Sunday, 10 July 2011
Ellen had ambitious plans for Ben's birthday party this year.
Fed up with other snobby Mums at the Nursery booking out large Village Halls and entertainers to celebrate their little ones' birthdays, she decided to do the same and booked out Parkside Village Hall in Ampthill for the afternoon.
Pencilled in for 1.30-3.30pm on Saturday afternoon, we sent out invitations to Ben's friends at nursery based on a list of his best mates as recommended by his nursery carer 'Mr Tom'. The guest list had about 12 names on it and we had confirmation that 8 kids plus parents would be attending.
When the big day arrived, we were up at working day time and in full swing with the preparations.
We downloaded music for the pass-the-parcel event on an iPod, enveloped the parcel with layer after layer of wrapping paper, made dips, salads and other nibbles too. After loading the car full of food, drink, plates, cups, napkins, balloons, banners, cleaning materials, i-pod, sound system, camera...let me just catch my breath....ah, that's better....we were ready to go.
Weather fine, sunny and a hint of warmth, we pulled up at the Village Hall.
It was an unimpressive relic from the 1970/80s with interior to match. The toilets and other areas took me back to primary school!
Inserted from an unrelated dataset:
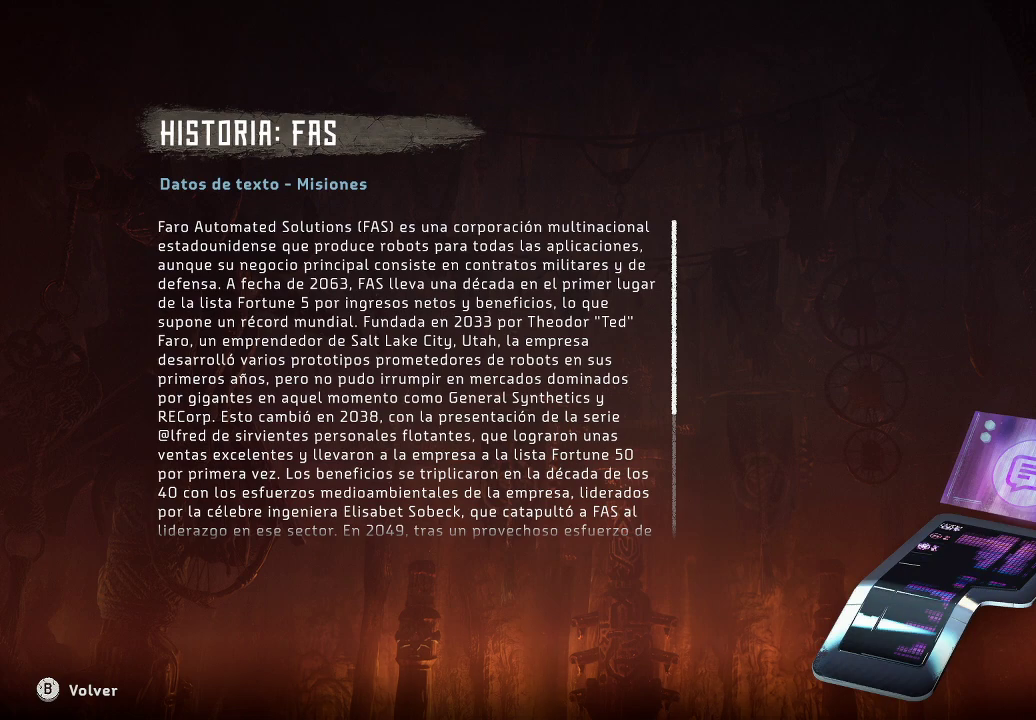
{"buttons": [], "left_stick": "center", "right_stick": "center", "events": []}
However, it was more than spacious enough inside and we had all we needed facilities-wise.
Before long the kids and parents started filtering through the front entrance and generally looked lost until they were greeted. And before not much longer, all had arrived and were mixing and mingling with drinks and nibbles with kids playing together nicely.
I kicked off proceedings in the main hall with a game of pass-the-parcel.
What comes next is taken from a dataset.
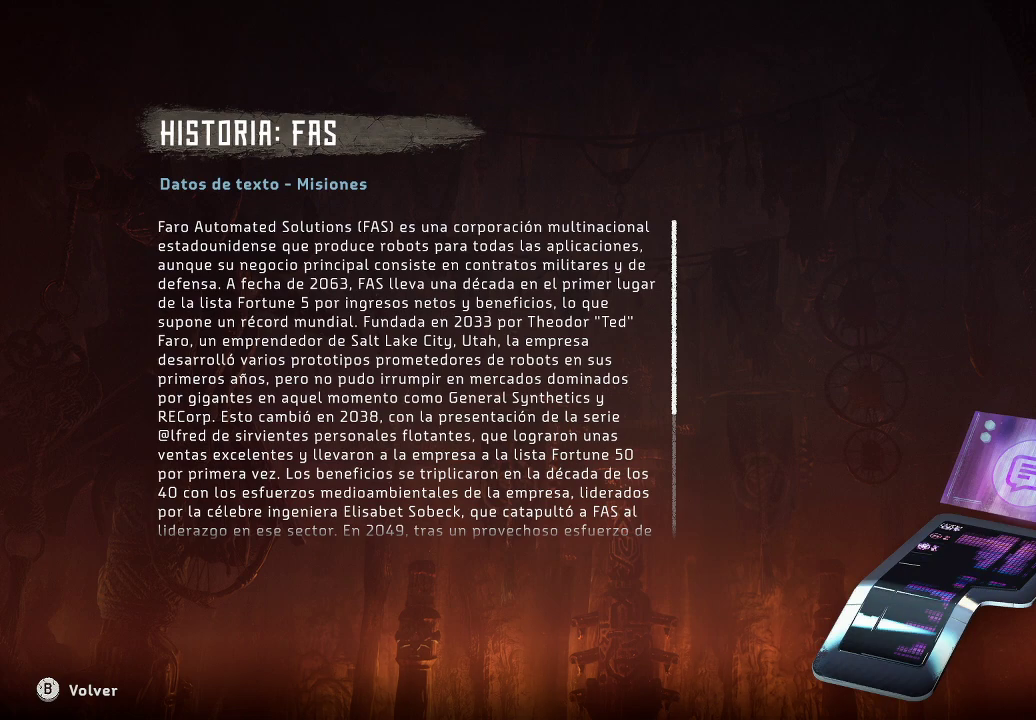
{"buttons": [], "left_stick": "center", "right_stick": "center", "events": []}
Playing a selection of songs ranging from 'I Am The Music Man' to 'The Birdie Song', I tried to keep a beady eye on which kids had won each round to avoid the unhappy scenario of empty-handed kids crying their heads off, or worse, brawling with each other over the presents.
It all passed calmly and enjoyably and, no, we hadn't fixed it so Ben would win. The prize - a stylish stair 'slinky' that Ellen picked up from Wilkinson's - was scooped by blond-haired Jake.
We then laid out the food and drink on a large table by the main hall while the entertainer took over with the kids and earned his £60. That he did, loudly and actively, and the kids were enthralled with his range of activities, including penalty shoot out, obstacle course, throw-the-sticky ball-at-the-giant-dartboard, space hoppers for all and more.
He stayed for an hour and we unveiled the birthday cake to a hungry crowd shortly after.
It was a delicious brown chocolate sponge and cream cake iced ornately with the features of a monkey (how appropriate) and surrounded meticulously by a range of jelly sweets and sweetie bananas.
Ben didn't hang around when the cake arrived with candles on top. He inhaled so deeply he almost fell off his chair before blowing out the candles in one big puff. Then we did what all adults do at that stage - snatched the cake off the kids and went to carve it up.
Gill and Barry sprinted back to the kitchen like a pack of hungry wolves and had it sliced up in no time and we all tucked in and had a general chat about kids, careers, the weather - you know, the usual topics.
Before we knew it, it was 3.30pm and time to say goodbye to Ben's chums.
The time had whizzed by and we gave Ben his party bags to hand out to each of his mates as they left - not least, his 'wife' Gracie who'd turned out for her celebrating husband in a striking red polka dot dress. Ben kissed his other half goodbye and the hall fell quiet again.
Poor little Ben was upset it was over. A quick hug later and he was okay again.
We were really glad Ben had enjoyed his little birthday party. Ciaran had too in his quiet little way, but Ellen and I just had to glance into each other eyes to know we felt the same way - let's chill out now!
A back garden party next year methinks.